For anyone who wants to wade through legalese, (it's not that bad as such things go) here is the ECJ judgment, and here is the Advocate General's Opinion from which I quoted.

We'll see whether the US courts follow suit. In theory they should because, again, copyright is explicitly not a property right in the US.

That was a whole lot of words to say that distribution or copying of software an SI develops is licensed, copyrighted, and not permissible within the law to do so. In your arguments, you seem to focus on tangible representations of literary works. Propping a coffee table with a physical CD, or hitting someone with a physical book. These are strawman arguments, as there's no physical representation of the code developed and downloaded to a PLC. If a customer wants to burn that code to a CD and play Frisbee with it, that's obviously within their purview. But we are talking protection of intellectual property and ownership rights. Noone owns literary works but the author. You can own the physical container of a literary work (a CD, a book, a picture), but you do not own the content of those physical media, being the literary source, or software in this case. You can do what you want to the container as you've pointed out. But you cannot do what you want with the Contents under copyright laws. We are probably agreeing more than disagreeing, but not agreeing on the semantics of ownership.
 
Per the Copyright Office: "You will have to register, however, if you wish to bring a lawsuit for infringement of a U.S. work."

Copyright infringement is still illegal, of course, and the government can prosecute (and specific laws may provide you with options such as DMCA takedowns), but if you want to see any damages (or if the prosecutor just doesn't feel like prosecuting for whatever reason) you'll have to register your work to take it into your own hands. Well, your lawyer's hands.

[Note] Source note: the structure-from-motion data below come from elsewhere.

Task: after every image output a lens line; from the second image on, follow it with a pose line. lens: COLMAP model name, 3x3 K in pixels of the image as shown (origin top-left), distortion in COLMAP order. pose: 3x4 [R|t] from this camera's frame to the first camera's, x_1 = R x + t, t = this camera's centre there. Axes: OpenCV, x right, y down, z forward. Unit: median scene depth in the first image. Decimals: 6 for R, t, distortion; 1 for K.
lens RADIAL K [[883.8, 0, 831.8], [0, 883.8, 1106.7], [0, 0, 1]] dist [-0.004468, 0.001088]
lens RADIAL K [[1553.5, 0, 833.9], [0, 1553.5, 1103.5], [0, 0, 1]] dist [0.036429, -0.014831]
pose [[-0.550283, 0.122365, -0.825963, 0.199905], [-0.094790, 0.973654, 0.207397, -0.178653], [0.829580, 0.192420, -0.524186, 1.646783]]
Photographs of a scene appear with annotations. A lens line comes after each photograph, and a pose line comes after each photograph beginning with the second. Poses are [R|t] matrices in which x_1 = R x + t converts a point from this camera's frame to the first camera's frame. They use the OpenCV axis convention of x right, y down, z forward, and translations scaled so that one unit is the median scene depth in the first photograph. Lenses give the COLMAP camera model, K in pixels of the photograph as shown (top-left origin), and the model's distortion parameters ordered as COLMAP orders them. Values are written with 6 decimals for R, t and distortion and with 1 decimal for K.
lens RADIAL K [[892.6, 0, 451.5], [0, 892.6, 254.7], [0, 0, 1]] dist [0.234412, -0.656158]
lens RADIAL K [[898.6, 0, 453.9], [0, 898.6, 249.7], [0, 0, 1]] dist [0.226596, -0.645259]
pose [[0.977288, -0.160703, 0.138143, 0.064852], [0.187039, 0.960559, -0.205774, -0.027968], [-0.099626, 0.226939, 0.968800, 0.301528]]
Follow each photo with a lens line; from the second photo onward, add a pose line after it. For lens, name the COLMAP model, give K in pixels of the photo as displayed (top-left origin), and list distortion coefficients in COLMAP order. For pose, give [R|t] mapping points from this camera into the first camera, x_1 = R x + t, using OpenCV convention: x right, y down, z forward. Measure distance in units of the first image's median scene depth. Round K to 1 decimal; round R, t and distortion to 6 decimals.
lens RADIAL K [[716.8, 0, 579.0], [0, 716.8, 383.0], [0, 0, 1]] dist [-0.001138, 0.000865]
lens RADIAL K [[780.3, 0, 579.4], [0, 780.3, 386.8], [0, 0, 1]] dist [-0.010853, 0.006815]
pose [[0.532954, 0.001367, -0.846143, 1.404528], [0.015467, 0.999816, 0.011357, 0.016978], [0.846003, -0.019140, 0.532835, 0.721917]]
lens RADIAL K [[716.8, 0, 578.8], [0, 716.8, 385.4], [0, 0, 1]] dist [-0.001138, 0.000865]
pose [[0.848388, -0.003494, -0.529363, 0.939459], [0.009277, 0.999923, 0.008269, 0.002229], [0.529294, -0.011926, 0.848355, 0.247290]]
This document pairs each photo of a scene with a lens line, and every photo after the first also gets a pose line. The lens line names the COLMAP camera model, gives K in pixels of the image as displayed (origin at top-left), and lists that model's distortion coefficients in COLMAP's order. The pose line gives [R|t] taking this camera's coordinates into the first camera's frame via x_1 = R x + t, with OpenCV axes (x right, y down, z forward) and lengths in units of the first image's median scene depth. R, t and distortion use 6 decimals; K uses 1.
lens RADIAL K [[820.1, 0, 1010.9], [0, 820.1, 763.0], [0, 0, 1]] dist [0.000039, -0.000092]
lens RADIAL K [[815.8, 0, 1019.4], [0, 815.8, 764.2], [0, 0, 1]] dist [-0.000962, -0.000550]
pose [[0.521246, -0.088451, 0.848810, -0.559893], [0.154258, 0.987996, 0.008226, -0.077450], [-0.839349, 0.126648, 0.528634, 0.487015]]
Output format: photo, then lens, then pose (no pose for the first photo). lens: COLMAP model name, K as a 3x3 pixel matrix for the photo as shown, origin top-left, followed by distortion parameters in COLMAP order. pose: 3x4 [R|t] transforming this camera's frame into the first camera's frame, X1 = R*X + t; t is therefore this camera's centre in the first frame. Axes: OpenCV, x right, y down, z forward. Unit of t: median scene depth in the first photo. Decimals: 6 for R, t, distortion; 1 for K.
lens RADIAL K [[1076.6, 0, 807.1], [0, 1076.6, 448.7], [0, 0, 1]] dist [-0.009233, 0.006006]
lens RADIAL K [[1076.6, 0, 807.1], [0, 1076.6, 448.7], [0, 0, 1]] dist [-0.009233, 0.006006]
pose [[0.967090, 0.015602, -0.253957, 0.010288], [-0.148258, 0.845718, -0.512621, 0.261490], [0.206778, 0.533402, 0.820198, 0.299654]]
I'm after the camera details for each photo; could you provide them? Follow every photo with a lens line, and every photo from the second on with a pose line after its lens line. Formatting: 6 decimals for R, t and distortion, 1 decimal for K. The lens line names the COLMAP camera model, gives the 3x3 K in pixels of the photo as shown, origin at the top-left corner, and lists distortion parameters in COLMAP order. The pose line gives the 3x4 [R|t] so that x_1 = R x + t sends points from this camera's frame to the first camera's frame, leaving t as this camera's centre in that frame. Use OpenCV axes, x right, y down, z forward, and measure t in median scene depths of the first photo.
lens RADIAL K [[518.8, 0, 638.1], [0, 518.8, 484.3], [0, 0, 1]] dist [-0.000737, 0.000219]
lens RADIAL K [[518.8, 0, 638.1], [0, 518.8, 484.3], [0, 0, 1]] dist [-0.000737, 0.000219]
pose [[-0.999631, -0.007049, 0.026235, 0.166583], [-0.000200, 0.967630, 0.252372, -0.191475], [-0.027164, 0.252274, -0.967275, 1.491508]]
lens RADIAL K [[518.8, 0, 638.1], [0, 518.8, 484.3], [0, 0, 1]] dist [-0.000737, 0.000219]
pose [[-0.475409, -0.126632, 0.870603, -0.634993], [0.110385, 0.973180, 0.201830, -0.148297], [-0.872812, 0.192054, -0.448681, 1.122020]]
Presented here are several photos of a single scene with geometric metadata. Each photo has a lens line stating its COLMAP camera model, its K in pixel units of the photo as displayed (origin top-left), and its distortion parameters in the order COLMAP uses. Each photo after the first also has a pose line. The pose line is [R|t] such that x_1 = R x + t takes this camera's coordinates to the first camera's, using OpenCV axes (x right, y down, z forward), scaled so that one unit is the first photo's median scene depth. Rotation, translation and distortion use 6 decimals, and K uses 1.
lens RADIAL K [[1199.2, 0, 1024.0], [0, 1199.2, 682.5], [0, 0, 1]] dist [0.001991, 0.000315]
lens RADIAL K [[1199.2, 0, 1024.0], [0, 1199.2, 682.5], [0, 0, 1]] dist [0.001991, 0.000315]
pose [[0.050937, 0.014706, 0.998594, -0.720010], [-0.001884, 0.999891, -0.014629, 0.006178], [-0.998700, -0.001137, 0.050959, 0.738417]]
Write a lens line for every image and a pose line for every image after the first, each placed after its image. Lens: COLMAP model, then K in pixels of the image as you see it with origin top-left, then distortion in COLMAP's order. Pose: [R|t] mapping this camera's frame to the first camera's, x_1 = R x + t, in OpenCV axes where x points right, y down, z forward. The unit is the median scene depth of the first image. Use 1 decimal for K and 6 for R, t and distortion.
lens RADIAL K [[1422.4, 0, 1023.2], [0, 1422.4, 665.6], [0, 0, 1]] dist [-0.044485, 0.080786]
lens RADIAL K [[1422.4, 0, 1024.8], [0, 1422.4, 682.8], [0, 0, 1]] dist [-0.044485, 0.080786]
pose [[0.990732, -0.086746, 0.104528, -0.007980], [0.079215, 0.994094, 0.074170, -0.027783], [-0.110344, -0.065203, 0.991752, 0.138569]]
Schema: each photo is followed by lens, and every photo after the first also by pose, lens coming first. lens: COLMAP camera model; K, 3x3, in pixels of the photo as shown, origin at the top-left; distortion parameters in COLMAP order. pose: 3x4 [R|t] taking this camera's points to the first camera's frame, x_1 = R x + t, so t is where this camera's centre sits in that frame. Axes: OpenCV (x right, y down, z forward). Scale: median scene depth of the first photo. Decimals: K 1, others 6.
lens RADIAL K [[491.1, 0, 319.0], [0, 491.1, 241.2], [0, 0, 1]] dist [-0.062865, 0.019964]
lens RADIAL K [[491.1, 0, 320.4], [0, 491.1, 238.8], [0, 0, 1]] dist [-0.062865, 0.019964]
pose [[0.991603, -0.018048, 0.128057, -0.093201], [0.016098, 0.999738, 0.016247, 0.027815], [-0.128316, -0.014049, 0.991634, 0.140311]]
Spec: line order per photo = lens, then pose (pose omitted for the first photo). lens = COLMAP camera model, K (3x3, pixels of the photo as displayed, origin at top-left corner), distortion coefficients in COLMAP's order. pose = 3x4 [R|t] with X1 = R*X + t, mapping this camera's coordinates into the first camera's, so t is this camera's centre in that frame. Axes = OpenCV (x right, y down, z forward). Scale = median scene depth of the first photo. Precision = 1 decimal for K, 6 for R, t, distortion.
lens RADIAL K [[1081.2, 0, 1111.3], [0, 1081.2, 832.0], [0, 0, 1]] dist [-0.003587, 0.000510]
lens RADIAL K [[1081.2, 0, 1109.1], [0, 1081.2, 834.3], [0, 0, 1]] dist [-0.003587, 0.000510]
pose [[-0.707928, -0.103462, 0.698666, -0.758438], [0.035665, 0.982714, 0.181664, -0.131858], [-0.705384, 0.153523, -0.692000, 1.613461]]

In all honesty, it's more a deterrent than an actionable endeavor. I have enough work without pursuing litigation with customers because they've shared my code to competitors. But the model and explanation to customers that they hold a license to use the code, but dont own the code to distribute as they see fit, is usually understood and sufficient. But there are always the few that are willing to circumvent common courtesy, and the law, to save a buck.
 
An OEM can sell a machine at a certain price because they sell many and divide the development costs for all the units.

If you pay the OEM what the software development costed to start with, maybe you will get the code?
 
When we contracted with a European company to build an new production line, they about choked when I told them they could rip up the purchase order if they weren't planning to give us the PLC code. Their response was "we don't provide that to any of our customers".


There's always an element of leverage here... I've had the same spiel before and then pointed out to more than 100 machines that we were planning to upgrade to their model across the whole business and all of a sudden, lo and behold, the code is a deliverable. This is similar to what other vendors, like GE, did with their licensing having to be always online. I was in a meeting to upgrade iFix in a facility I worked and when told that, I just thanked them and told them the meeting was over and I'd be moving over to FTView or Ignition... guess what? All of a sudden GE licenses can be hosted offline as well. LOL



If you pay the OEM what the software development costed to start with, maybe you will get the code?


Sure thing, do I get a cut out of every machine you sell with any bits of that code in it?